I read somewhere recently that it takes eight weeks of consistent effort in the food and fitness departments to see results. Well, I just finished week 3 of Beta and week 8 of the overall program, and I would have to agree. While my body looks the same to me, I feel a whole lot stronger. I am no longer taking breaks during workouts, and I am also not totally winded afterwards. And for the first time ever, I feel like I actually have core muscles (although it may take some time for them to be more visible!).
Overall, I am happy with what Focus T25 has helped me accomplish in a relatively short period of time. Only two more weeks to go!
Here’s what week 3 of Beta looked like for me:
Monday – Core Cardio
Tuesday – Upper Focus + 2 mile interval run
Wednesday – REST!
Thursday – Rip’t Circuit
Friday – Dynamic Core + Speed 2.0
Saturday – 3.5 mile run
Sunday – 2 mile walk with Robin and Guinness
*For a more detailed explanation of what each workout entails, please read my week one Beta post.
Like I said earlier, results generally come with consistent effort. But let’s be real. Consistent effort is a pain in the ass sometimes. We all have days where we don’t want to eat healthy foods and we don’t want to exercise. And to be honest, when I have these days, I sometimes give in…I’m a big believer in moderation!
However, because my health is important to me, I try to stay on top of my food and fitness as much as possible.
Here are some of the little things I do to keep those “don’t want to” days to a minimum:
- Meal plan and food prep (on the weekends).

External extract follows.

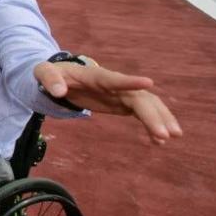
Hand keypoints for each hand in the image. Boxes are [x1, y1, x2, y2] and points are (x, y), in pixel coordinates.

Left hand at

This has undoubtedly made the biggest difference in terms of how well we eat during the week.
- Experiment in the kitchen. I am always on the lookout for new recipes to try. Even though most of what I make at home has some kind of healthy twist to it, the constantly changing menu keeps boredom at bay.
- Buy a few new pieces of workout gear. I recently bought me some new sports bras, and as silly as it sounds, knowing that I get to wear something new and pretty makes me happy and gets me out of bed!
- Set yourself up for success.I am a morning exerciser through and through. It’s not always easy but ensuring that everything is in one place ready for me to grab and go makes the whole process easier and saves me a time. The same idea applies for those who work out after work/in the evenings.
- Think about the why. I’ve talked about my why in a number of different posts, and I think this is honestly the key to being consistent. If your why is powerful enough, it will trump any excuse you could possibly come up with (on most days!).
How do you stay on track and keep the “don’t want to” days to a minimum?
And just in case you’re interested in my weekly recaps…
Alpha Week 1
Alpha Week 2
Alpha Week 3
Alpha Week 4
Alpha Week 5
Beta Week 1
Beta Week 2
Great tips, P! Another one to add to the list is keeping your home stocked with healthy options. It sounds so simple yet it is so effective: the more options I have on hand, the more likely I am to make healthy choices. Scheduling in my workouts also ensure I get them done- I refuse to let the “I don’t have time” become an excuse for me!
Yes to all of this, esp scheduling workouts! I am so much more motivated when I know what’s coming. Thanks, K!
New workout gear totally works for me, too!!! 🙂
Liz @ I Heart Vegetables recently posted…Rosemary Roasted Almonds
It’s a little silly but whatever works, right?!